Another highlight is the poem “Report from a Besieged City” by Zbigniew Herbert, one of my favorite poets of all time and generally considered one of Poland’s (and the world’s) finest. Alissa Valles is the translator here. Valles, you might remember, was the center of a major controversy a few years ago when she was chosen over John and Bogdana Carpenter to translate Herbert’s definitive post-mortem Collected Poems, much to the public dismay of legendary translator and poet, Michael Hofmann, who reviewed it scathingly for Poetry, thus setting off a bitter debate. I guess we know which side of that little debate the editors of the current volume have fallen on. I am not as passionate as Hofmann is about his preference for the Carpenters’ translations, but I do agree with him that they are superior. That said, however, Valles’s translation here does the job and conveys much of the joy of the original.

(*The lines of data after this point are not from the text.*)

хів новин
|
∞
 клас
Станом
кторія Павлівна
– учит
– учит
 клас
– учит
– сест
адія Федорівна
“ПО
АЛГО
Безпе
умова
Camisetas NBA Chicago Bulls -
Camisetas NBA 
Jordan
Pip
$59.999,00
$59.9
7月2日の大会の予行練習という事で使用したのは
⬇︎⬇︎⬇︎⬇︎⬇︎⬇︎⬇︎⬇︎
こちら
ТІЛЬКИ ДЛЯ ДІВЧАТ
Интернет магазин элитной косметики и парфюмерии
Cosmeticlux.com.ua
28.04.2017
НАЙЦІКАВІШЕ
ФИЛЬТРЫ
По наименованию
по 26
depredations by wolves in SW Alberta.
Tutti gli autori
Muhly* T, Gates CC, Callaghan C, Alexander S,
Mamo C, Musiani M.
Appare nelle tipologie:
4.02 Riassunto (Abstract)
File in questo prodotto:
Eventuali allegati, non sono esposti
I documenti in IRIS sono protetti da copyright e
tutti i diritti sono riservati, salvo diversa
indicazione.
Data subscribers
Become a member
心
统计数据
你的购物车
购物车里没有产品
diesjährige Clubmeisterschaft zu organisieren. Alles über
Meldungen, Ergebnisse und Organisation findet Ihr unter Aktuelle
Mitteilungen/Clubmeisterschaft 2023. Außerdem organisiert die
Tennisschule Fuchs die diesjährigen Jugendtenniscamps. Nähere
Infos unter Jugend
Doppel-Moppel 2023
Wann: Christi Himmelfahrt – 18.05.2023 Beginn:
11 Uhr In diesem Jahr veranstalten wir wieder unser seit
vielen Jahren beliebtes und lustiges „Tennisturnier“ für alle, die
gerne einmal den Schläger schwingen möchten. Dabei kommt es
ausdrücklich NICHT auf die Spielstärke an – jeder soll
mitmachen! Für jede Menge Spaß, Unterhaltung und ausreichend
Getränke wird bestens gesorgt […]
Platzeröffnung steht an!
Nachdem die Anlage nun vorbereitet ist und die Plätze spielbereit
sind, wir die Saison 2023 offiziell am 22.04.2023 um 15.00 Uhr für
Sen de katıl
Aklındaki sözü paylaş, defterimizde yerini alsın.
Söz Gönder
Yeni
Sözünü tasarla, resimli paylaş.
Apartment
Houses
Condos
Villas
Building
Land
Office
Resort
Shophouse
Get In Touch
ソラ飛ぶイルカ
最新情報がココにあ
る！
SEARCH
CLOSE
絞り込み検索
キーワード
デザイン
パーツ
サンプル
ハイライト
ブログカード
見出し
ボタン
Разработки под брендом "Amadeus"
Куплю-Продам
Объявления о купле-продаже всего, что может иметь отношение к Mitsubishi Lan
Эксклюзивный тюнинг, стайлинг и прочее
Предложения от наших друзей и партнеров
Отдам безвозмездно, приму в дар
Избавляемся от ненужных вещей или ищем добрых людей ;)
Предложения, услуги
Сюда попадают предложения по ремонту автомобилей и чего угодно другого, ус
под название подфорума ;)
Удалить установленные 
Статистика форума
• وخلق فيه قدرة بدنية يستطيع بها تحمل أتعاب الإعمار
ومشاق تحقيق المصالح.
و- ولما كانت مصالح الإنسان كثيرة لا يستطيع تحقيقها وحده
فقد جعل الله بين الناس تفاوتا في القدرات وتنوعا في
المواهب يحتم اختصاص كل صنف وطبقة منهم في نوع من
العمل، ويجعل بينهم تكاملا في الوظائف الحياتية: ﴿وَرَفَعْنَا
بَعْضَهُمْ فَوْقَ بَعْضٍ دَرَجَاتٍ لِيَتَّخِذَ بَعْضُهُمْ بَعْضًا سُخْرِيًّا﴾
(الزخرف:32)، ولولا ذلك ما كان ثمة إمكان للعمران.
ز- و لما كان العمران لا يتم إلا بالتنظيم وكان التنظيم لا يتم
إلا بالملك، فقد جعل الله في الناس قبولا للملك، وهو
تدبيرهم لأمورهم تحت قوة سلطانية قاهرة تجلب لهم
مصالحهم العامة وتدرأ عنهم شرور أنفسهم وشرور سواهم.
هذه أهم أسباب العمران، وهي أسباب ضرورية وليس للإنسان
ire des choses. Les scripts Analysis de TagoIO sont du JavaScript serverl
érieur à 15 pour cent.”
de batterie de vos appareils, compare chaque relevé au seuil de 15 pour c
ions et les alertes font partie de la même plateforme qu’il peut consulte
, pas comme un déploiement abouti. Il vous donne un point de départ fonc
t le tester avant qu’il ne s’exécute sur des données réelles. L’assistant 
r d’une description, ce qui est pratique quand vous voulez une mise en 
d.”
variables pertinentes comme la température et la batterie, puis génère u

Sadly, many of the original languages of the pieces in this anthology are utterly unknown to me. I did my best to find the originals of those works originally written in German or Polish and can attest to the overall good quality of those translations. As for the half-dozen other languages represented here, I have no clue whatsoever as to the quality of the translations. I can say that the translators chosen are in most cases well-regarded, though there are a handful of new faces here, which adds, if not veteran skill, then at least fresh blood.
All in all, I recommend this book without reservation and foresee a reasonably solid future for it.
Okla Elliott's non-fiction, poetry, short fiction, and translations have appeared in A Public Space, Indiana Review, International Poetry Review, The Literary Review, The Los Angeles Review, and New Letters, among others. He is the author of two poetry chapbooks and is co-editor, with Kyle Minor, of The Other Chekhov.